■ **Text segment**
****************************************

Presumably you have a plan to compenste for the propagation delay in the cable/fibre?
Fifty feet of cable with 66% velocity factor gives a delay of about
75 nanoseconds which is about 30 cycles of 400MHzBob
So what's an LVDS equalizer? The equivalent of what is called "AGC" in audio - some kind of normalizer that brings the signal back to some useable amplitude at the receiving end?
robert
it also increases the HF gain see fig 4
Martin
LVDS sends digital data as a differential current, usually between chips on boards, using differential pc traces, or between boxes, on twisted pairs. The signals lose high-frequency components due to transmission line lossses (skin and dielectric losses) and also suffer dispersion, where different frequencies travel at different speeds. Both soften up edges and smear bits into one another, with the smearing being called ISI, intersymbol interferance. Since the process is linear, in theory an equalizing network can undo the distortions. Amplitude isn't the real problem, since the receiver is essentially a comparator, and gain is cheap.
Some LVDS receiver chips include fixed equalization, like with four pin-selectable steps, that is essentially high-frequency boost. Some have adaptive equalizers whose algorithms are not well explained. I doubt that the IC equalizers do much more than HF boost, so probably don't fix dispersion very well.
Modems and such can have very sophisticated equalization, based on FIR filtering, that fix all sorts of stuff, echoes even.
John
John, in order to have distributed strictly synchroneous operation, I guess you'd need a master controller and equal cable lengths to all units. Once you have the cables equally long, you can take a 100EP196 to delay one signal against the other. Then feed two channels, one arbitrarily delayed onto a mixer and adjust until the integral is zero. This way you can adjust the timeing to subnanosecond precision.
Rene
-- Ing.Buero R.Tschaggelar - http://www.ibrtses.com & commercial newsgroups - http://www.talkto.net
Thanks, John, for the detailed answer. I know little more about LVDS than what can be inferred from expanding the acronym, but I'm following this thread because I'm thinking about a serializer/deserializer application in a "dirty" environment.
Right now it's a DOS PC with some old software and three full-size IDE driver boards that output step/direction signals for eighteen stepper and servo motors. The signals go into the power drive boxes via some ribbon cables, from which lead 12 meters worth of power cables to the motors in a camera robot.

****************************************

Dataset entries
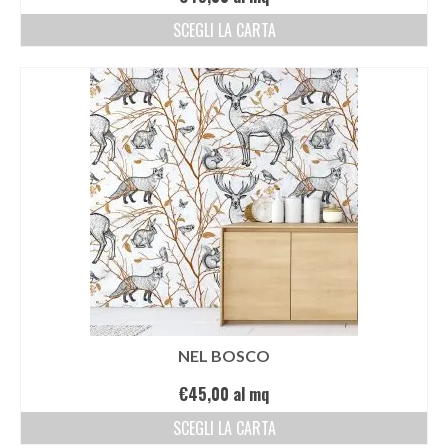
SCEGLI LA CARTA
NEL BOSCO
€
45,00
al mq
SCEGLI LA CARTA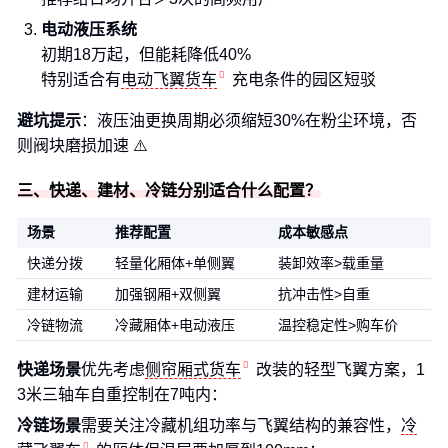
电动液压系统
初期18万起，但能耗降低40%
特别适合有
电动飞翼货车
充电条件的园区短驳
避坑提示
：液压油更换周期必须缩短30%在粉尘环境，否
则阀块磨损加速 ⚠️
三、快递、建材、冷链分别适合什么配置？
场景
推荐配置
成本敏感点
快递分拨
轻量化厢体+单侧翼
装卸效率>载重量
建材运输
加强钢厢+双侧翼
抗冲击性>自重
冷链物流
冷藏厢体+电动液压
温控稳定性>购车价
快递场景
优先考虑
侧帘厢式货车
改装的轻型飞翼方案，1
3米三轴车自重控制在7吨内：
冷链场景
需要关注冷藏机组功率与飞翼结构的兼容性，
冷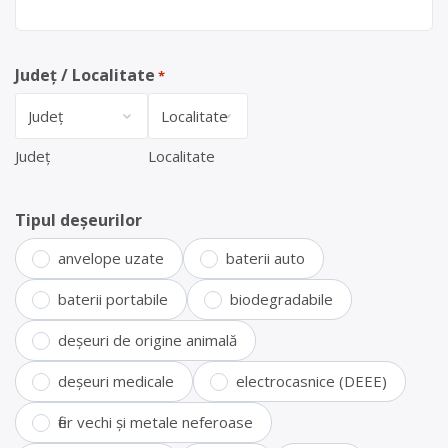
Județ / Localitate
*
Județ
Localitate
Tipul deșeurilor
anvelope uzate
baterii auto
baterii portabile
biodegradabile
deșeuri de origine animală
deșeuri medicale
electrocasnice (DEEE)
fier vechi și metale neferoase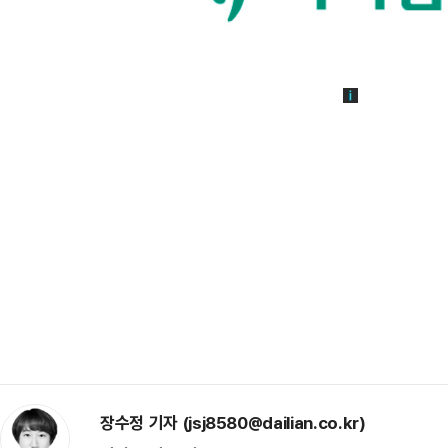
장수정 기자 (jsj8580@dailian.co.kr)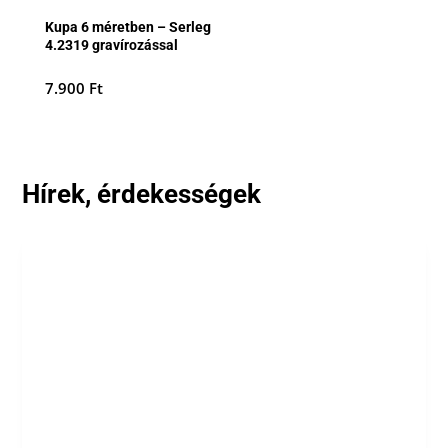
Kupa 6 méretben – Serleg
4.2319 gravírozással
7.900
Ft
Hírek, érdekességek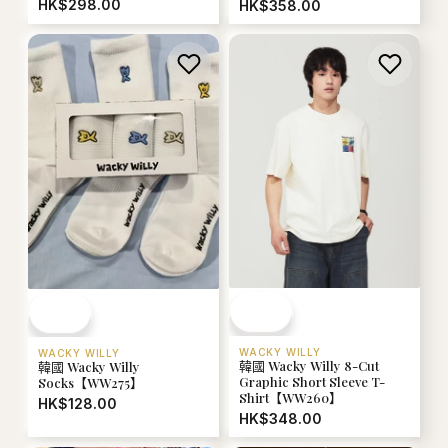
HK$298.00
HK$358.00
WACKY WILLY
WACKY WILLY
韓國 Wacky Willy 8-Cut
韓國 Wacky Willy
Graphic Short Sleeve T-
Socks【WW275】
Shirt【WW260】
HK$128.00
HK$348.00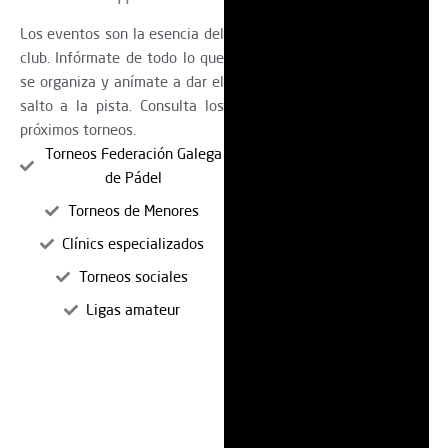
Los eventos son la esencia del
club. Infórmate de todo lo que
se organiza y anímate a dar el
salto a la pista. Consulta los
próximos torneos.
Torneos Federación Galega
de Pádel
Torneos de Menores
Clínics especializados
Torneos sociales
Ligas amateur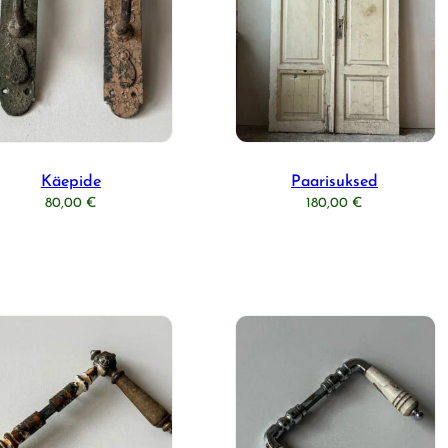
Käepide
Paarisuksed
80,00
€
180,00
€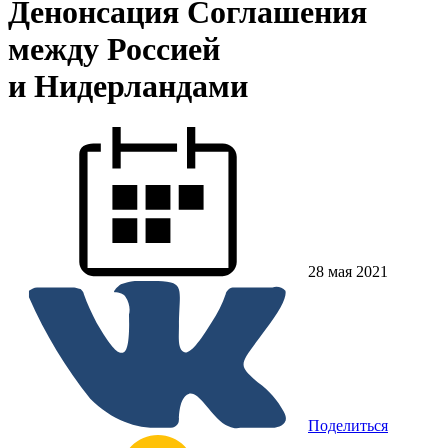
Денонсация Соглашения
между Россией
и Нидерландами
28 мая 2021
Поделиться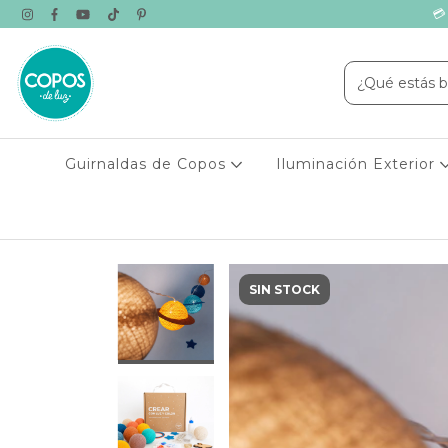
💳
Guirnaldas de Copos
Iluminación Exterior
SIN STOCK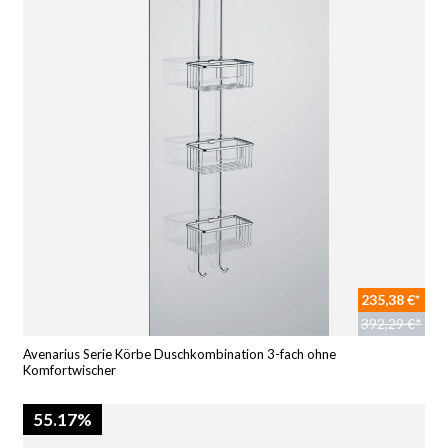
235,38 €*
392,29 €*
Avenarius Serie Körbe Duschkombination 3-fach ohne
Komfortwischer
55.17%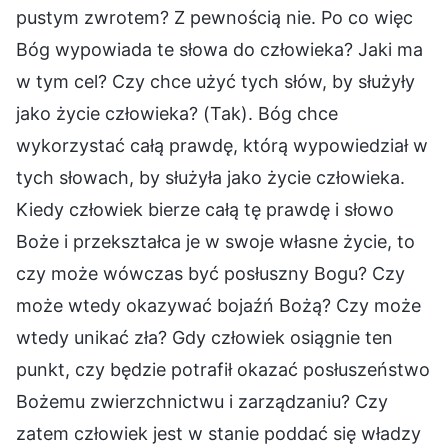
pustym zwrotem? Z pewnością nie. Po co więc
Bóg wypowiada te słowa do człowieka? Jaki ma
w tym cel? Czy chce użyć tych słów, by służyły
jako życie człowieka? (Tak). Bóg chce
wykorzystać całą prawdę, którą wypowiedział w
tych słowach, by służyła jako życie człowieka.
Kiedy człowiek bierze całą tę prawdę i słowo
Boże i przekształca je w swoje własne życie, to
czy może wówczas być posłuszny Bogu? Czy
może wtedy okazywać bojaźń Bożą? Czy może
wtedy unikać zła? Gdy człowiek osiągnie ten
punkt, czy będzie potrafił okazać posłuszeństwo
Bożemu zwierzchnictwu i zarządzaniu? Czy
zatem człowiek jest w stanie poddać się władzy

****************************************

■ **Problem requirements**
Answer these questions about the LVDS forum thread:
(a) What propagation delay does fifty feet of cable with a 66% velocity factor give?
(b) What is the smearing of bits into one another called?
(c) How many stepper and servo motors do the three IDE driver boards send step/direction signals to?

■ **Written answer**
(a) About 75 nanoseconds, which is about 30 cycles of 400 MHz.
(b) ISI, or intersymbol interference.
(c) Eighteen.